#### KUTIPAN DOKUMEN
╔══
Perkara E-Ktp di Jakarta tidak sama dengan Perkara Masjid Raya Sanana di Maluku utara, namun keduanya mempunyai kesamaan yaitu perkara Korupsi yang saat ini dipersidangankan.
Terdengar miris memang saat setelah saya mendengarkan pembacaan Surat Tuntutan yang dibacakan oleh para Jaksa Penuntut Umum dalam persidangan, tidak salah farasa yang menurut saya miris ialah “menurut keterangan saksi dalam BAP Penyidikan). Terang memang menurut saya Jaksa Penuntut Umum tidak menggunakan fakta persidangan keterangan saksi yang disampaikan dalam persidangan mungkin karena pencabutan BAP yang dilakukan para saksi dalam persidangan. Namun anggapan Jaksa Penunut Umum tidak salah karena memang BAP adalah alat bukti surat sebagaimana yang dimaksud dalam pasal 184 ayat (1) huruf c KUHAP yang ditegaskan dengan Surat Edaran MA No 1 tahun 1985, dan sudah pasti tanggapan Penasehat hukum terdakwa AHM pasti berbeda atas Tuntutan Jaksa Penuntut Umum yang  memgangap tuntutan Jkasa Penuntut Umum di luar dari Fakta persidangan. Disinilah tugas dan kewajiban Majelis Hakim untuk menilai bukti serta fakta-fakta persidangan termasuk di dalamnya apakah Tuntutan Jaksa yang hampir sebagian menggunakan BAP penyidikan itu sah, apakah pencabutan BAP oleh saksi-saksi sah, apakah keterangan saksi-saksi dalam persidangan yang setelah mencabut BAP sah, serta fakta dan bukti-bukti lainnya yang diajukan oleh Jaksa Penunutut umum dan Penasehat Hukum Terdakwa, kita serahkan kepada Majelis Hakim.
╚══
[Entri data hasil ekstraksi]
╔══
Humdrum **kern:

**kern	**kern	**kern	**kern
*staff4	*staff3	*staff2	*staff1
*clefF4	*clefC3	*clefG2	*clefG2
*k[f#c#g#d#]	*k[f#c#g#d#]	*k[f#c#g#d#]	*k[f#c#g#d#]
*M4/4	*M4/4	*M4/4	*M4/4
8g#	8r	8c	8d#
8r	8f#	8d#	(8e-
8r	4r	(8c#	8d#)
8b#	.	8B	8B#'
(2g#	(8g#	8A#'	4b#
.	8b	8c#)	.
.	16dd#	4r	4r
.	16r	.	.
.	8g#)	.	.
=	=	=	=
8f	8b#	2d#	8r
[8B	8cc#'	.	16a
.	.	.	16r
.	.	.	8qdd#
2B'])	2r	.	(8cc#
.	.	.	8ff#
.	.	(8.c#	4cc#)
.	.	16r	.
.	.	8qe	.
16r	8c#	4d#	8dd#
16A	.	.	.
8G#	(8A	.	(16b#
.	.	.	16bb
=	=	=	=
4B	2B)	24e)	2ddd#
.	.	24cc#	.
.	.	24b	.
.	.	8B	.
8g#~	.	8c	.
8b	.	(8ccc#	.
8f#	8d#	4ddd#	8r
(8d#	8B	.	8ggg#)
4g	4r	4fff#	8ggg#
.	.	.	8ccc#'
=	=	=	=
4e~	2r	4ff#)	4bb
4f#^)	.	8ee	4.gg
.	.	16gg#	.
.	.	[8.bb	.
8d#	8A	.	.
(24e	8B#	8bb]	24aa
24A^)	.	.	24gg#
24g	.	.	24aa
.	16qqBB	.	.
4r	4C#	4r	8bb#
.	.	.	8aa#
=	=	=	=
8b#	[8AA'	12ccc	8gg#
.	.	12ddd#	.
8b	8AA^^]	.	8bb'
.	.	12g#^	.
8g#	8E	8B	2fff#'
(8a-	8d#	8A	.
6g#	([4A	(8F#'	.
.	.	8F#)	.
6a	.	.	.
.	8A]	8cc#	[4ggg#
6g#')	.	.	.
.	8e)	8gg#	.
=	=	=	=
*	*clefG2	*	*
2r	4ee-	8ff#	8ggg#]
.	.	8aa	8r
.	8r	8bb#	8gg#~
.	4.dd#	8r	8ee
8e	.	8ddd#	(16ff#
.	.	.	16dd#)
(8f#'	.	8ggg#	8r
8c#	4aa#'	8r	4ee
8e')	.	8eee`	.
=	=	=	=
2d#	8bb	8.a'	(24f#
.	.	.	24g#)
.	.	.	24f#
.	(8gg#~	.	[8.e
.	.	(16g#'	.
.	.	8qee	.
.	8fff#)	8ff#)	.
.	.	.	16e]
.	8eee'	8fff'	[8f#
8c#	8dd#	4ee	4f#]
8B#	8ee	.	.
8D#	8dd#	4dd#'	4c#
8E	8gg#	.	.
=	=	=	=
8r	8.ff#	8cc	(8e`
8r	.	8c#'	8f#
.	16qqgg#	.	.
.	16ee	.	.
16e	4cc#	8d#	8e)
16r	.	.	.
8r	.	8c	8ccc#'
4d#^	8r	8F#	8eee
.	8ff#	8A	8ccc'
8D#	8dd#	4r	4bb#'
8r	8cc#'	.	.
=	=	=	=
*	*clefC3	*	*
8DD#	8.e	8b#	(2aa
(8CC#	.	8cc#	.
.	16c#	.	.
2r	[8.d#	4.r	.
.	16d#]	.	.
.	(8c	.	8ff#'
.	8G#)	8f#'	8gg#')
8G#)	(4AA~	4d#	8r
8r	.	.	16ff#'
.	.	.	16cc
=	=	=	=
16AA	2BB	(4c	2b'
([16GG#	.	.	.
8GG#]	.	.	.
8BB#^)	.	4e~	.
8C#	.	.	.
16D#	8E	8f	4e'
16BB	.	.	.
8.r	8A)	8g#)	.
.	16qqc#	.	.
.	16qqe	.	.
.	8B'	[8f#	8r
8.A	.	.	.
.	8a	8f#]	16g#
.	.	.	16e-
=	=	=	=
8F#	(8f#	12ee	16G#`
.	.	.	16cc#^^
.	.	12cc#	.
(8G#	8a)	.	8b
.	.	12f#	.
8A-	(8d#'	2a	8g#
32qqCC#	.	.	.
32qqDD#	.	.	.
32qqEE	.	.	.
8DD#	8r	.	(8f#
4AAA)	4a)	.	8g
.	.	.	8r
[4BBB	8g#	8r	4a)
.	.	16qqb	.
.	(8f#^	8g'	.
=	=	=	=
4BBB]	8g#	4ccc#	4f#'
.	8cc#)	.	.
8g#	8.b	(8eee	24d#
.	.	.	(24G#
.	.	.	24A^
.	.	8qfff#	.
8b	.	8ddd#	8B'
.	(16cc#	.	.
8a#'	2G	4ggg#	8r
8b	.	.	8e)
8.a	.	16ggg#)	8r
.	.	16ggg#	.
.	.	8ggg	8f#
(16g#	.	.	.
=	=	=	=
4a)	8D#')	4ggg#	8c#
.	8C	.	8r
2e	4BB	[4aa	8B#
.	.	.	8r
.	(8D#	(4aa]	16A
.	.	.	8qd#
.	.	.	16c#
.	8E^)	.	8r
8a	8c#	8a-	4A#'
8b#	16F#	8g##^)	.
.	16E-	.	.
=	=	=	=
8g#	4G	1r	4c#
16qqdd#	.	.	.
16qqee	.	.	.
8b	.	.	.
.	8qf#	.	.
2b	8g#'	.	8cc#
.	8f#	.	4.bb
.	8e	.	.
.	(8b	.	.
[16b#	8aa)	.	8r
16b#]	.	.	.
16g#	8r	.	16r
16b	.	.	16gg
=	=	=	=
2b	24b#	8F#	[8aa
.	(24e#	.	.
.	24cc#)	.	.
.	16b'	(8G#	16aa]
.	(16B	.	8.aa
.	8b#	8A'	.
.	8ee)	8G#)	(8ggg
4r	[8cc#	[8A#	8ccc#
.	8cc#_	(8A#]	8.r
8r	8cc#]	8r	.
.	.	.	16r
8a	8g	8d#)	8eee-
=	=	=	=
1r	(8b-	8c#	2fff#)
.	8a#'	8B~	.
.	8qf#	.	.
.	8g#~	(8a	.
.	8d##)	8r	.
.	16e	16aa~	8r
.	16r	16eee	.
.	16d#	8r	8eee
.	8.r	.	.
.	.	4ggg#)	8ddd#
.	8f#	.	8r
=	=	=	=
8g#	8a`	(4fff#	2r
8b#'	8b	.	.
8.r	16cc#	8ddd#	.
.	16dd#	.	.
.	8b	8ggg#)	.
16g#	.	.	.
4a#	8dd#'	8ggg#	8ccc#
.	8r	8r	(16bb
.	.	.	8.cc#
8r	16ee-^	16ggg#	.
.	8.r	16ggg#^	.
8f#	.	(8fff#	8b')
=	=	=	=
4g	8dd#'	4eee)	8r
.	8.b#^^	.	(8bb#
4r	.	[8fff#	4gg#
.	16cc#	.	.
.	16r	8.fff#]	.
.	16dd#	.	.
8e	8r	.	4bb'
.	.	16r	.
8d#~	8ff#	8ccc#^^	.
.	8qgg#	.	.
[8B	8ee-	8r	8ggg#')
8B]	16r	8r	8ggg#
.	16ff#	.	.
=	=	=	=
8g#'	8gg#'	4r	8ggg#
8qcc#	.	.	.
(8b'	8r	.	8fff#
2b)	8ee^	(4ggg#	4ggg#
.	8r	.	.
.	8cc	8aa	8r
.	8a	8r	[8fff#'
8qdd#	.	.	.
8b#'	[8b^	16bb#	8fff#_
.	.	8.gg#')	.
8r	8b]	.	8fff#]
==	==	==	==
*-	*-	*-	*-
╚══
#### LANGKAH PENGERJAAN
1. Menurut kutipan dokumen, BAP termasuk jenis alat bukti apa sebagaimana dimaksud dalam pasal 184 ayat (1) huruf c KUHAP?
2. Salin dengan persis bagian kutipan dokumen yang dimulai pada kata-kata yang memuat "Perkara E-Ktp di" dan berhenti setelah "saat ini dipersidangankan.".
3. Sebutkan semua hal yang menurut kutipan dokumen perlu dinilai oleh Majelis Hakim dengan menanyakan apakah hal itu sah.
Entri-entri ini tidak berkaitan dengan kutipan dokumen.

#### HASIL LATIHAN
1. BAP adalah alat bukti surat.

2.
Perkara E-Ktp di Jakarta tidak sama dengan Perkara Masjid Raya Sanana di Maluku utara, namun keduanya mempunyai kesamaan yaitu perkara Korupsi yang saat ini dipersidangankan.

3.
- Tuntutan Jaksa yang hampir sebagian menggunakan BAP penyidikan
- Pencabutan BAP oleh saksi-saksi
- Keterangan saksi-saksi dalam persidangan setelah mencabut BAP